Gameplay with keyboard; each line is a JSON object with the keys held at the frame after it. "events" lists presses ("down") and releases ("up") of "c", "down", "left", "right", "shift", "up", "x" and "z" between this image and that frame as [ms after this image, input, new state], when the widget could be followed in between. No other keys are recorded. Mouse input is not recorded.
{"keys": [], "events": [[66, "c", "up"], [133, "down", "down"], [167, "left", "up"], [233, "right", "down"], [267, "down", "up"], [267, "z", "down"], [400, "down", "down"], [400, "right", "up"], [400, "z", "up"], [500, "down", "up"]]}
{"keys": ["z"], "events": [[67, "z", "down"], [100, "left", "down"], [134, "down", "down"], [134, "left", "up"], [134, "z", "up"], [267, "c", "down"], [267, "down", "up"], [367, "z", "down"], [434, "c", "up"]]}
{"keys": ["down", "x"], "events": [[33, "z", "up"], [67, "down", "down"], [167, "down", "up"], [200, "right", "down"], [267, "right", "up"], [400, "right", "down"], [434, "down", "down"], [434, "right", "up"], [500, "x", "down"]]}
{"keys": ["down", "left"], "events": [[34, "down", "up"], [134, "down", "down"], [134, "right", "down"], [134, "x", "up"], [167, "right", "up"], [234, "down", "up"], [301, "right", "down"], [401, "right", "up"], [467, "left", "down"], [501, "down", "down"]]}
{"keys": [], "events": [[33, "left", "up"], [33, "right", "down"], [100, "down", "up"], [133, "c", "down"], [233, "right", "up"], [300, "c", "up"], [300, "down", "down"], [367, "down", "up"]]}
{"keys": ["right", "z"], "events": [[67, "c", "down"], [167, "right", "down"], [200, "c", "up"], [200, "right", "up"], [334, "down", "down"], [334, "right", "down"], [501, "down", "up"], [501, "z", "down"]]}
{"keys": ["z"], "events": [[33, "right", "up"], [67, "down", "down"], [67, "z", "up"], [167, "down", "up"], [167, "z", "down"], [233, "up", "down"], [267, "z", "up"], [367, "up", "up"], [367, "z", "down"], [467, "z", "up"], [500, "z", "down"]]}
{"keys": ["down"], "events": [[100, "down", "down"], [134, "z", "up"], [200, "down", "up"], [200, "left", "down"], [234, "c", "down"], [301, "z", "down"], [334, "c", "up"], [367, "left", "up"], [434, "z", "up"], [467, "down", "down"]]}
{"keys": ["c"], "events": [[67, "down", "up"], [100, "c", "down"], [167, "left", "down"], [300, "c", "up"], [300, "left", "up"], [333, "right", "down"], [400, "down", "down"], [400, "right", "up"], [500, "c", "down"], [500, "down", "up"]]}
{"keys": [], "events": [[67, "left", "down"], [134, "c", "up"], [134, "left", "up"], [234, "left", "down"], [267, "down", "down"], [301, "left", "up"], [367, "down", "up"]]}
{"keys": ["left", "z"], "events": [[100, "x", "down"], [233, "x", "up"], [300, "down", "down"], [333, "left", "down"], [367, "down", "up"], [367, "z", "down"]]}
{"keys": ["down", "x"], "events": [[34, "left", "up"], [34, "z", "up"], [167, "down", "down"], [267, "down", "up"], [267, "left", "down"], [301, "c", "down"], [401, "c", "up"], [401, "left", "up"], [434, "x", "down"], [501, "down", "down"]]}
⁂
▶ _What is required_
Reproduce the records above exactly as they appear.

▶ _Written response_
Gameplay with keyboard; each line is a JSON object with the keys held at the frame after it. "events" lists presses ("down") and releases ("up") of "c", "down", "left", "right", "shift", "up", "x" and "z" between this image and that frame as [ms after this image, input, new state], when the widget could be followed in between. No other keys are recorded. Mouse input is not recorded.
{"keys": [], "events": [[66, "c", "up"], [133, "down", "down"], [167, "left", "up"], [233, "right", "down"], [267, "down", "up"], [267, "z", "down"], [400, "down", "down"], [400, "right", "up"], [400, "z", "up"], [500, "down", "up"]]}
{"keys": ["z"], "events": [[67, "z", "down"], [100, "left", "down"], [134, "down", "down"], [134, "left", "up"], [134, "z", "up"], [267, "c", "down"], [267, "down", "up"], [367, "z", "down"], [434, "c", "up"]]}
{"keys": ["down", "x"], "events": [[33, "z", "up"], [67, "down", "down"], [167, "down", "up"], [200, "right", "down"], [267, "right", "up"], [400, "right", "down"], [434, "down", "down"], [434, "right", "up"], [500, "x", "down"]]}
{"keys": ["down", "left"], "events": [[34, "down", "up"], [134, "down", "down"], [134, "right", "down"], [134, "x", "up"], [167, "right", "up"], [234, "down", "up"], [301, "right", "down"], [401, "right", "up"], [467, "left", "down"], [501, "down", "down"]]}
{"keys": [], "events": [[33, "left", "up"], [33, "right", "down"], [100, "down", "up"], [133, "c", "down"], [233, "right", "up"], [300, "c", "up"], [300, "down", "down"], [367, "down", "up"]]}
{"keys": ["right", "z"], "events": [[67, "c", "down"], [167, "right", "down"], [200, "c", "up"], [200, "right", "up"], [334, "down", "down"], [334, "right", "down"], [501, "down", "up"], [501, "z", "down"]]}
{"keys": ["z"], "events": [[33, "right", "up"], [67, "down", "down"], [67, "z", "up"], [167, "down", "up"], [167, "z", "down"], [233, "up", "down"], [267, "z", "up"], [367, "up", "up"], [367, "z", "down"], [467, "z", "up"], [500, "z", "down"]]}
{"keys": ["down"], "events": [[100, "down", "down"], [134, "z", "up"], [200, "down", "up"], [200, "left", "down"], [234, "c", "down"], [301, "z", "down"], [334, "c", "up"], [367, "left", "up"], [434, "z", "up"], [467, "down", "down"]]}
{"keys": ["c"], "events": [[67, "down", "up"], [100, "c", "down"], [167, "left", "down"], [300, "c", "up"], [300, "left", "up"], [333, "right", "down"], [400, "down", "down"], [400, "right", "up"], [500, "c", "down"], [500, "down", "up"]]}
{"keys": [], "events": [[67, "left", "down"], [134, "c", "up"], [134, "left", "up"], [234, "left", "down"], [267, "down", "down"], [301, "left", "up"], [367, "down", "up"]]}
{"keys": ["left", "z"], "events": [[100, "x", "down"], [233, "x", "up"], [300, "down", "down"], [333, "left", "down"], [367, "down", "up"], [367, "z", "down"]]}
{"keys": ["down", "x"], "events": [[34, "left", "up"], [34, "z", "up"], [167, "down", "down"], [267, "down", "up"], [267, "left", "down"], [301, "c", "down"], [401, "c", "up"], [401, "left", "up"], [434, "x", "down"], [501, "down", "down"]]}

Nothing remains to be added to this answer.